• **ЗАДАНИЯ И УПРАЖНЕНИЯ**
(1) Выпишите все фамилии людей, упомянутые в тексте о Мартынове и Лермонтове.
(2) Ответьте на вопросы по тексту о Мартынове и Лермонтове.
(a) В каком году Арнольди говорил, что все они писали стихи не хуже Лермонтова?
(b) В каком городе Мартынов находился в общем товарищеском кругу с Лермонтовым?
(c) С кем жил Мартынов в этом городе?
(3) Подхватите текст о Мартынове и Лермонтове и продолжите его сразу после последнего приведённого предложения.

──────── ИЗВЛЕЧЁННЫЙ ТЕКСТ ────────

Есть полная возможность полагать, что те же лица, которым не удалось подстрекнуть на недоброе дело Лисаневича, обратились к другому поклоннику Надежды Петровны Н. С. Мартынову. Здесь они, конечно, должны были встретить почву более удобную для брошенного ими семени. Мартынов, мелко самолюбивый и тщеславный человек, умственное и нравственное понимание которого не выходило за пределы общепринятых понятий, давно уже раздражался против Лермонтова, которого он в душе считал и по «карьере», и по талантам «салонным». О его поэтическом гении Мартынов, как и многие современники, судил свысока, а, может быть, в критической оценке своей не заходил далее того полкового командира Михаила Юрьевича, который после невзгоды последнего, постигшей его за стихи на смерть Пушкина, выговаривал ему: «Ну ваше ли дело писать стихи?! Предоставьте это поэтам и займитесь хорошенько командованием своего взвода». Где было Мартынову задумываться над Лермонтовым, как великим поэтом, когда люди, как товарищ поэта Арнольди, еще в 1884 году говорили, что все они в то время писали стихи не хуже Лермонтова.

Мартынов, находясь в Пятигорске в общем товарищеском кругу с Лермонтовым, да живя с Глебовым, стеснялся, конечно, резко высказывать внутреннее негодование на Михаила Юрьевича, но он не раз просил поэта оставить его в покое своими издевательствами «особенно в присутствии дам».

──────── ПРЕДСТАВЛЕННЫЕ ЗАПИСИ ────────

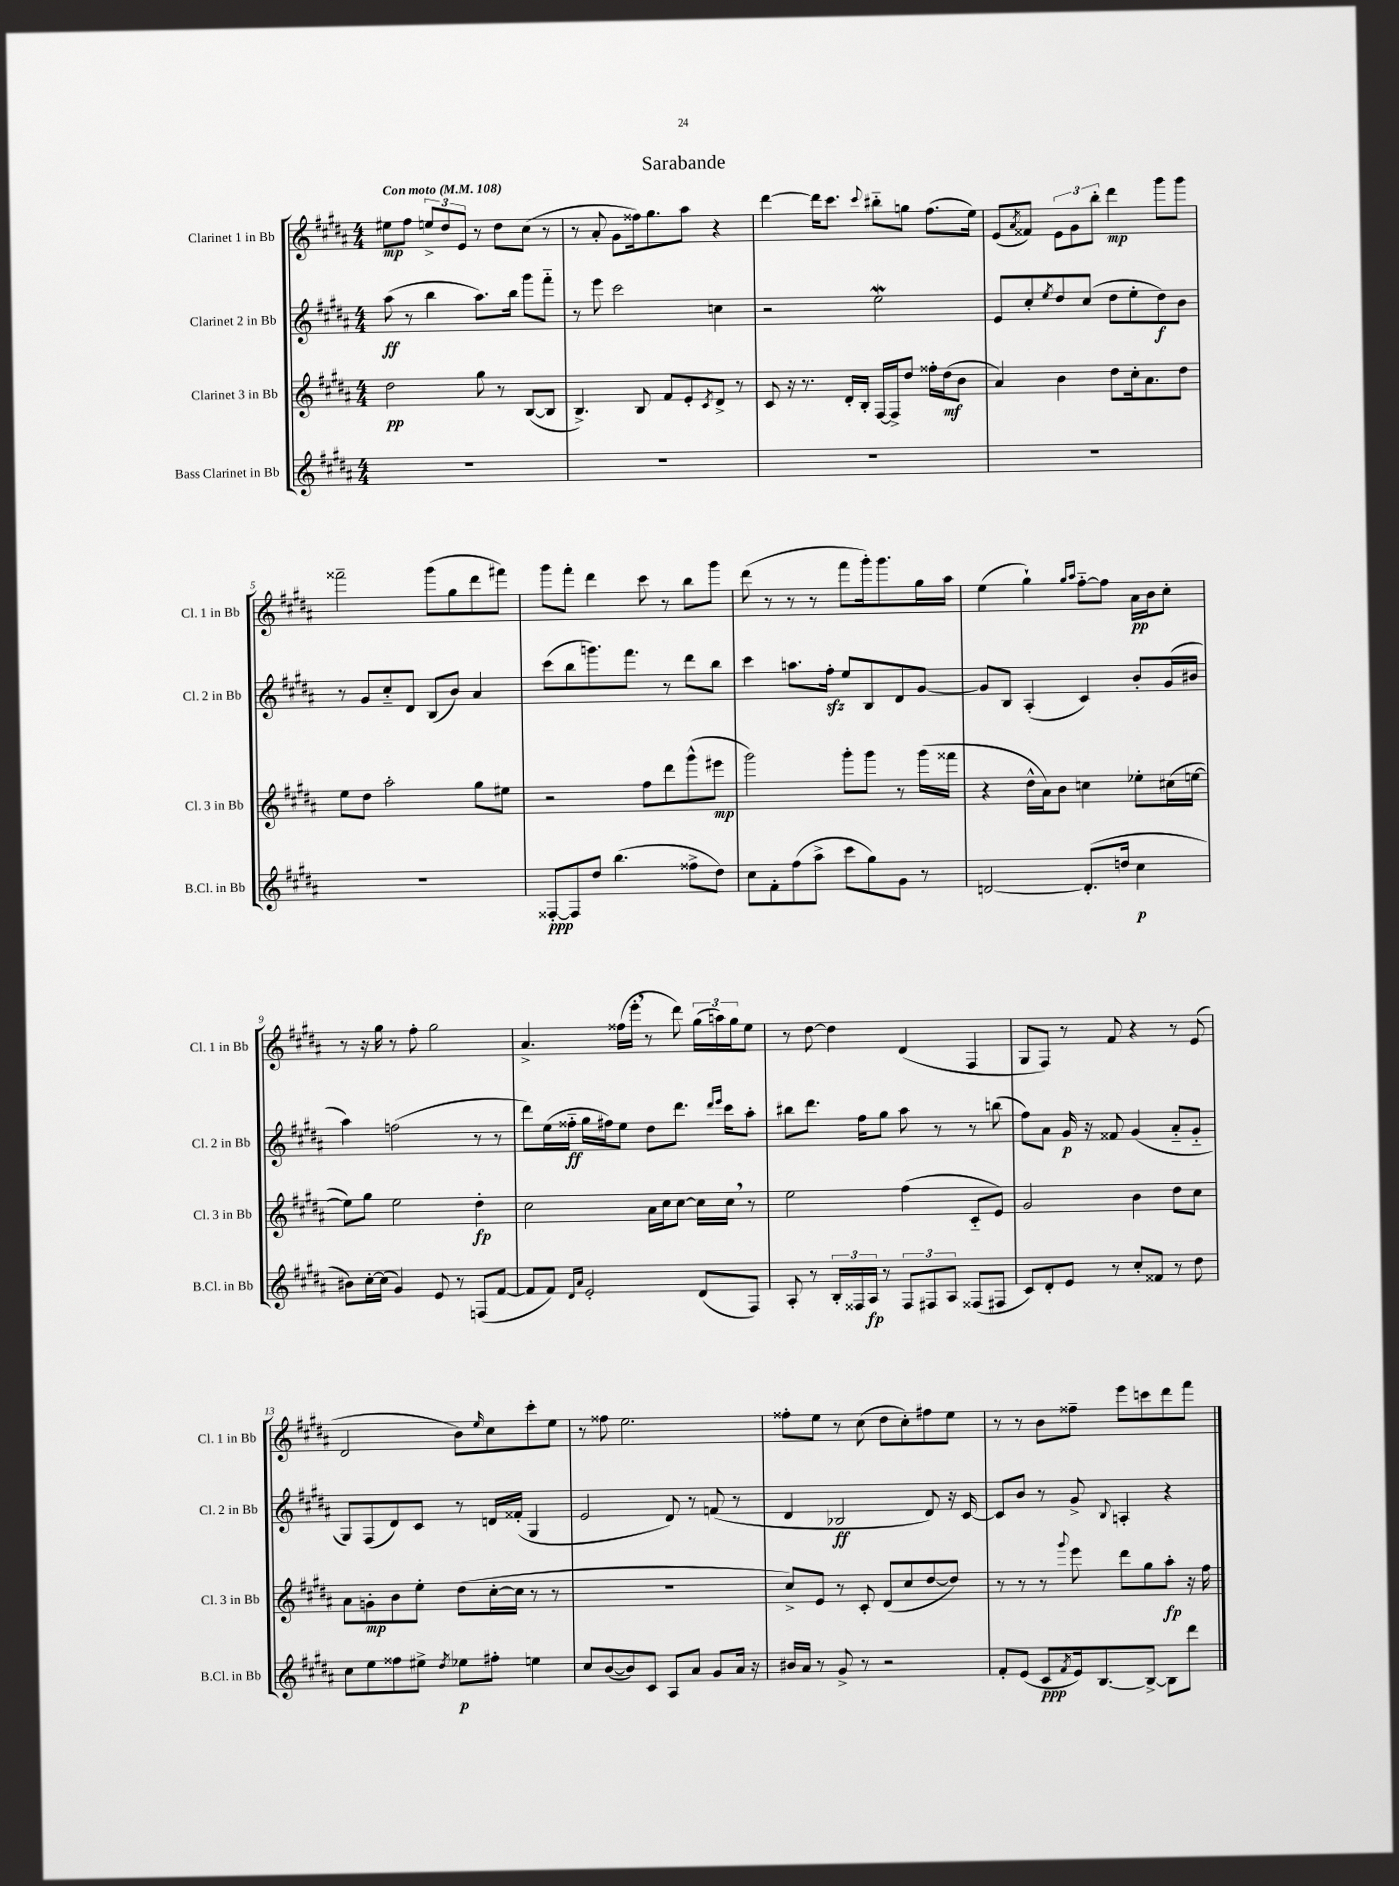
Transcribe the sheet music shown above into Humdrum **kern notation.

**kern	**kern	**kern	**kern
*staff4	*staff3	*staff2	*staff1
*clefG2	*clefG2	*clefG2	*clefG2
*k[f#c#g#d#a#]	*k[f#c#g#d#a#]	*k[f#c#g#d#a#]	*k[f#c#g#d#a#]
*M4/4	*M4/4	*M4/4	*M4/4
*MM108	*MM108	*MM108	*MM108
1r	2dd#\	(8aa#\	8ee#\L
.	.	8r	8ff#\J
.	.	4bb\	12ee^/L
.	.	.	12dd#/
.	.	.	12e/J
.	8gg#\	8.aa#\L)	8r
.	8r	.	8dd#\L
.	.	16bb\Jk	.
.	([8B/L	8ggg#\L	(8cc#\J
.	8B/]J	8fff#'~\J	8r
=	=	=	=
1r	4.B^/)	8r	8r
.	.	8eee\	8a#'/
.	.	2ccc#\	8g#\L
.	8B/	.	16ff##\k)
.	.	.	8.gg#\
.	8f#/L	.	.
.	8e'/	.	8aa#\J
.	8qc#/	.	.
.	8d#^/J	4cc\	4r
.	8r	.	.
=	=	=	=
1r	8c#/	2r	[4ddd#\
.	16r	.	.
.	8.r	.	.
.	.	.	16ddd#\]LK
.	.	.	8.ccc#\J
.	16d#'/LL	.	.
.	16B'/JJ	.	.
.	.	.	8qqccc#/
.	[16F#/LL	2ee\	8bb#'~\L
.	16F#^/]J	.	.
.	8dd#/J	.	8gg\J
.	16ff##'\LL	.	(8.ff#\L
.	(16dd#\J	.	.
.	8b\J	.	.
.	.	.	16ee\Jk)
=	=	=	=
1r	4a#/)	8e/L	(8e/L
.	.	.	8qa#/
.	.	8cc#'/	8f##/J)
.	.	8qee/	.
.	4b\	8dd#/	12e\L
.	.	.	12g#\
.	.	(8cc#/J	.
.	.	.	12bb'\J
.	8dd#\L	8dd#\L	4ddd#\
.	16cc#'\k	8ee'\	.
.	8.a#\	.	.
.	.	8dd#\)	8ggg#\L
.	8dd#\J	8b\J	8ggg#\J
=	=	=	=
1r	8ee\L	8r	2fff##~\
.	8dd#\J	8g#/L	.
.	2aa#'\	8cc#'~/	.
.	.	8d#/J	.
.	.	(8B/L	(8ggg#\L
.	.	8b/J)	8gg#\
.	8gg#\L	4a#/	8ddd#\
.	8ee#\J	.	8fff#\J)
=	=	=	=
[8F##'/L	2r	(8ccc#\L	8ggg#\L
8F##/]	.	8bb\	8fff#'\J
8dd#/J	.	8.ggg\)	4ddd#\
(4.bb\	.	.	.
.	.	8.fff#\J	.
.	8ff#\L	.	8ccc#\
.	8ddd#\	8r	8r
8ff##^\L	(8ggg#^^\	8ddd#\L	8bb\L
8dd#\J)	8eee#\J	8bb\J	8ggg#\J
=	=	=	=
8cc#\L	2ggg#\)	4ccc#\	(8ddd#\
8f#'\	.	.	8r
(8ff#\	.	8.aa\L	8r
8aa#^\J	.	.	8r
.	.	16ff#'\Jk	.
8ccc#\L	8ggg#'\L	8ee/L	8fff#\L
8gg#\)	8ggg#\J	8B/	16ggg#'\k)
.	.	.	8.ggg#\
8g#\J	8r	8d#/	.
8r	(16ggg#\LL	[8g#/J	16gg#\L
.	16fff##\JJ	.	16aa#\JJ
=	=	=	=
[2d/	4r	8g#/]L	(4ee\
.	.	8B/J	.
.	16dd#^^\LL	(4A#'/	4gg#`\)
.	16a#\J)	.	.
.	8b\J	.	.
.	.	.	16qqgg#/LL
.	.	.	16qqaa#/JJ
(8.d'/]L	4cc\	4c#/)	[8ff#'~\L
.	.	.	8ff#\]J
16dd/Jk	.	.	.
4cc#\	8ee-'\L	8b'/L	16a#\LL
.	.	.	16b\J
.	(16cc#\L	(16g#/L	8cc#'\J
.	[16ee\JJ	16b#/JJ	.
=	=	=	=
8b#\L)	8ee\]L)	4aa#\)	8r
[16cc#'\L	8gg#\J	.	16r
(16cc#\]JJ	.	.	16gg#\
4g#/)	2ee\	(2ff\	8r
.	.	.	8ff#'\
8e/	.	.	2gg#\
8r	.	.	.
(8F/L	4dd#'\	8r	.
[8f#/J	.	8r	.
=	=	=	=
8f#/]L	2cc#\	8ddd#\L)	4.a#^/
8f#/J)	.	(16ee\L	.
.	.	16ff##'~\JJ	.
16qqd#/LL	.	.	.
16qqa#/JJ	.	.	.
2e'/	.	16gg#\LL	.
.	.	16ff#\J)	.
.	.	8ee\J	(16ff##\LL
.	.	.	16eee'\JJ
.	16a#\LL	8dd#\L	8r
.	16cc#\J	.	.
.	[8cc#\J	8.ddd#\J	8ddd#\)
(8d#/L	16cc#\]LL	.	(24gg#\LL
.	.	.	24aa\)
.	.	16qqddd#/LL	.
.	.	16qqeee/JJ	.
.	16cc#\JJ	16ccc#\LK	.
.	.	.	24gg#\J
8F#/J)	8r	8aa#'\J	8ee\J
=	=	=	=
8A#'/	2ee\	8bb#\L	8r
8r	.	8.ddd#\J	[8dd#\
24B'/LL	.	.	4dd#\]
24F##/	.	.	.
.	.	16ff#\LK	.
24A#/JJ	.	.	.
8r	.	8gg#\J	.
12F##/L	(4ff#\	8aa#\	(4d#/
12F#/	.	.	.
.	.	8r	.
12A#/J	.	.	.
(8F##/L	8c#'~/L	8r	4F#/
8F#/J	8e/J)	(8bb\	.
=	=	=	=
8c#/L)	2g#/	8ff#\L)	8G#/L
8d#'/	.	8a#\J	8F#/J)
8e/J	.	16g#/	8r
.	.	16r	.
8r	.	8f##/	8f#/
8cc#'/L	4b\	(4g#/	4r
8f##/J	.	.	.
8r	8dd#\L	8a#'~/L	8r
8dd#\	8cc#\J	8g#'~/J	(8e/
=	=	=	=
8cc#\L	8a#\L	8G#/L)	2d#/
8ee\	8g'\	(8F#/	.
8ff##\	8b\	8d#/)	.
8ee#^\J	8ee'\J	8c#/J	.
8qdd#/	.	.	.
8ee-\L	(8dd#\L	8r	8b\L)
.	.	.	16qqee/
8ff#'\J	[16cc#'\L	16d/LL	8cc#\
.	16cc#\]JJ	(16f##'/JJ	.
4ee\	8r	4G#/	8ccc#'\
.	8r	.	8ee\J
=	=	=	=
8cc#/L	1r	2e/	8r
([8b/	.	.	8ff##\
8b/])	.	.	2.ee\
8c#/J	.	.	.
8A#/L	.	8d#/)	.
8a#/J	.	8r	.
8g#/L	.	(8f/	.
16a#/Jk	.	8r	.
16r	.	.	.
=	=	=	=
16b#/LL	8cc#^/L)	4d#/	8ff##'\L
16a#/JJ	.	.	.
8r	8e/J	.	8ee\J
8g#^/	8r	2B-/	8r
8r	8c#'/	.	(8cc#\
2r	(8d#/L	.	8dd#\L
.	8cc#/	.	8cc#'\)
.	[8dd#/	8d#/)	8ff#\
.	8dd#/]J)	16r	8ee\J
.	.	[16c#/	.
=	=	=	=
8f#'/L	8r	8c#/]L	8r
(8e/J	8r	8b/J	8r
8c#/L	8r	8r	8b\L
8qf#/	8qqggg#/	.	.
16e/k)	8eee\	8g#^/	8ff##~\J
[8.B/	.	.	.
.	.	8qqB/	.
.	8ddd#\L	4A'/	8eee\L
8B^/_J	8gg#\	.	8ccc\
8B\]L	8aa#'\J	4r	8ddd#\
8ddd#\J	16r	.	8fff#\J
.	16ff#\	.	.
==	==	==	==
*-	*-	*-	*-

────────

• **ИТОГОВЫЕ ОТВЕТЫ**
(1) Лисаневич, Мартынов, Лермонтов, Пушкин, Арнольди, Глебов.

(2)
(a) В 1884 году.
(b) В Пятигорске.
(c) С Глебовым.

(3)
Между тем антагонизм «смешанного общества» с представителями «столичного» шел своим чередом. 8 июля молодежь задумала дать бал в честь знакомых пятигорских дам. Деньги собрали по подписке. Лермонтов был главным инициатором, ему дружно помогали другие. Местом торжества избрали грот Дианы возле Николаевских ванн. Площадку для танцев устроили так, что она далеко выходила за пределы грота. Свод грота убрали разноцветными шалями, соединив их в центре в красивый узел и прикрыв круглым зеркалом; стены обтянули персидскими тканями; повесили искусно импровизированные люстры, красиво обвитые живыми цветами и зеленью; на деревьях аллей, прилегающих к площадке, горело более 2000 разноцветных фонарей. Музыка, помещенная и скрытая над гротом, производила необыкновенное впечатление, особенно в антрактах между танцами, когда играли избранные музыканты или солисты. Во время одного антракта кто-то играл тихую мелодию на струнном инструменте, и Лермонтов уверял, что он приказал перенести нарочно для этого вечера Эолову арфу с «бельведера» выше Елисаветинского источника. От грота лентой извивалось красное сукно до изящно убранной палатки - дамской уборной. По другую сторону вел устланный коврами путь к буфету. Небо было бирюзовое с легкими небольшими янтарными облачками, между которыми мерцали звезды. Была полная тишина - ни один листок не шевелился. Густая пестрая толпа зрителей обступала импровизированный танцевальный зал. Свет фантастически ударял по костюмам и лицам, озаряя листву дерев изумрудным светом. Общество было весело настроено, и Лермонтов танцевал необыкновенно много.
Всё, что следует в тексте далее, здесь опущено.